I’ve never understood the point of the raffled-off celebrity meet-and-greet.

Probably because I’ve never seen one that actually included a celebrity worth meeting.

Also because I find the whole idea of it wildly uncomfortable.

What do you do? Snort lines of coke with them? Shop for maxi dresses together at Splendid? Share a root beer float?

I’d be petrified of doing something really, truly embarrassing. Like getting violent diarrhea. Or going on a long string of lupus jokes before they quietly explain their aunt, the only member of their family not to financially exploit them, currently suffers from lupus. Or accidentally telling them to “eat a bag of circumcisions!” because they profess how much they like Coffee Bean over Starbucks.

Also, how do you explain this to others and future generations? “I spent $47,000 to eat a sandwich in the vicinity of Vanessa Hudgens?” Shit, if you sit in front of the Subway by her house long enough, you could do it for free. She seems the type who appreciates a footlong.
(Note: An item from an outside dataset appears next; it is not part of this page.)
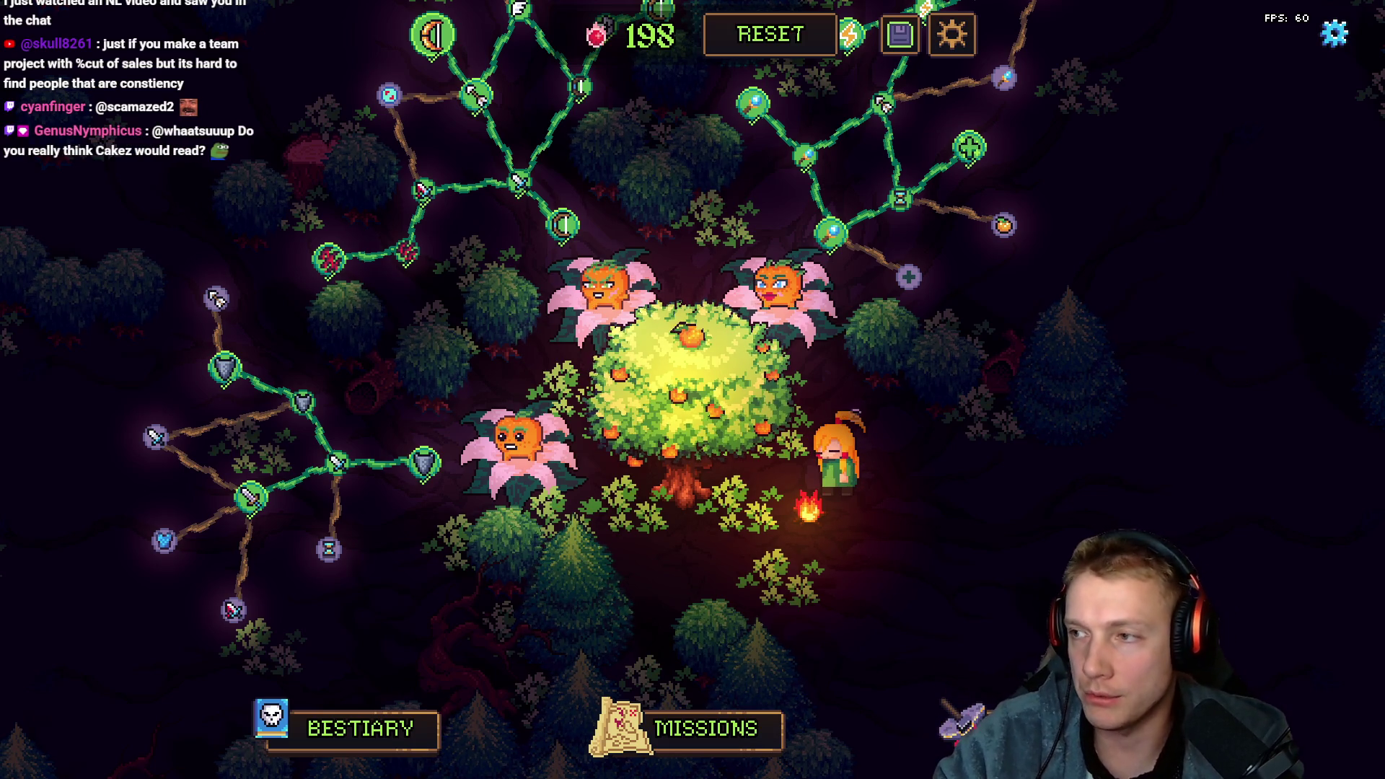
Minimise the browser and refund upper skill-tree nodes like Lone Ranger and Armor Pierce, keeping Attack Speed
key("alt+Tab")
This one 39-year-old dude, Charles Z, entered himself into a contest to meet Taylor Swift. He sounds sweet and genuine enough.

But then 4chan and Reddit became his unwanted mercenary force, propelling him to the top of the contest charts as a “creepy 39-year-old” along with a rumor that he wanted to, upon meeting, make a “complete ass of himself by blatantly just sniffing (Swift’s) hair.”

The contest was cancelled and Charles Z is still mystified as to what-the-hell-just-happened, responding:

I’m sure her hair smells like a magician’s assistant’s hat full of pirate treasure, but I never said I wanted to sniff it. But I’m not going to lie, if I get to meet her, I may lean in for a whiff. I’d be crazy not to at this point. The people of the Internet demand it, and who am I to cheat them?

When asked further, Charles responded:

I have no idea why they cancelled it. No one contacted me. All I know is people around the world legitimately voted for me and had my back on this, and I thank them for it. Kiss 108 needs to tell these people what happened. Kiss ran a contest and I won. As far as I can tell, all those (4chan) kids have been amazingly nice to me. All on their own. I don’t have a bad word to say about any of them. Well, one guy Photoshopped my face on Stalin. I love America too much to get behind that.

Godspeed, Charles Z. You’re not a creep in our book. You’re a great American.